両片想い政略結婚~執着愛を秘めた御曹司は初恋令嬢を手放さない~
 どうしよう。頬が熱くて前を向けない。ドキドキしすぎて心臓の音が翔真さんにまで聞こえてしまいそうだ。
「ええと」
「彩菜。ちゃんと答えて。悠希をうちに泊めなかったのはどうして?」
 優しい声で問い詰められ、私は心の中で白旗を上げる。
「その……、翔真さんに抱いてもらいたかったからです」
 弱々しい声で言うと同時に、翔真さんが息を吐き出す音がした。あきれられただろうかと不安になっていると、視界がぐるっと回った。
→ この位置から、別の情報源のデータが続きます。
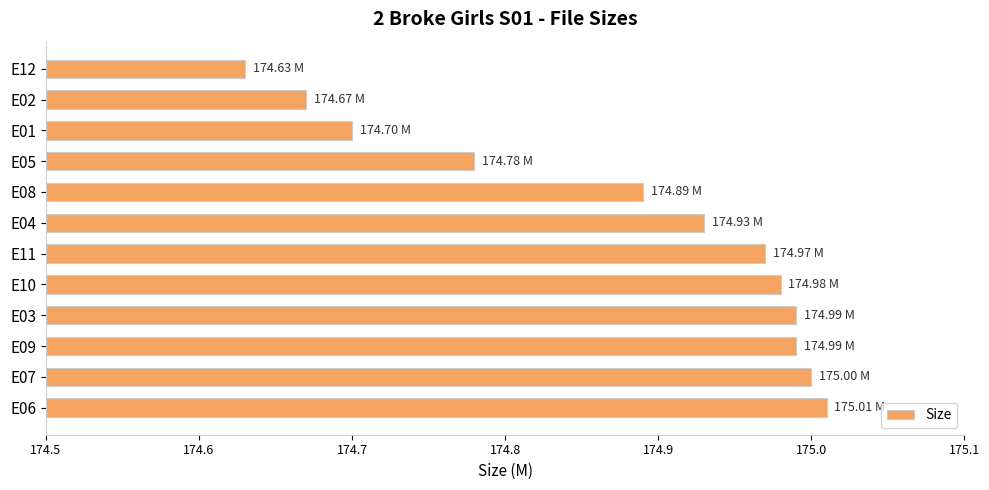

What is the difference between the maximum and minimum values?

0.4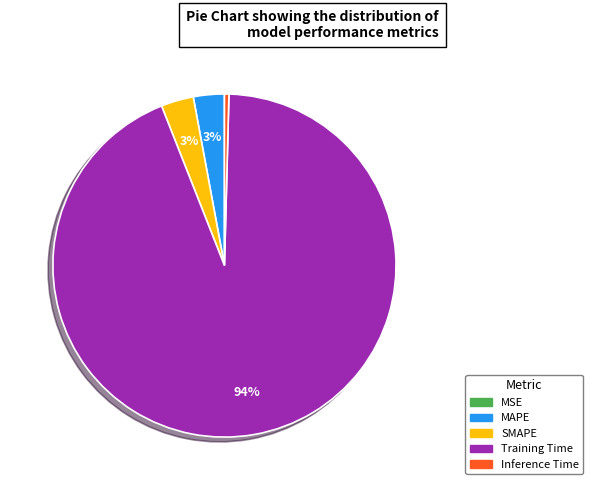

To the nearest percent, what is the average slice percentage?

20%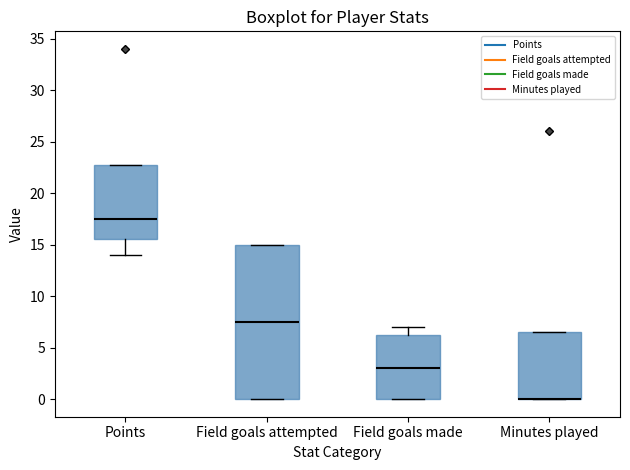

Comparing the boxes themselves (not the whiskers), which one is the tallest?

Field goals attempted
 翔真さんが私の顔の横に手をつき、こちらを見下ろしていた。ソファの上で組み敷かれているこの状況を理解して、鼓動が速くなる。
「え、あの……。翔真さん……?」
 上ずった声で名前を呼ぶ。そんな私に向かって翔真さんが色っぽい笑みを浮かべた。
 彼は私の左手を持ち上げる。そこにはもらったばかりのブレスレットがあった。
 翔真さんはこちらを見下ろしながら、ブレスレットがはめられた私の手首にキスをする。挑発するような男っぽい彼の表情に、「んん……っ」と甘い声がもれた。
 萌絵さんから言われた『手錠をかけて鎖で繋いでおきたいって願望のあらわれでしょ』という言葉が頭をよぎる。
 翔真さんが私にそんな執着を抱いていてくれたらいいのに。そんなことありえないけど。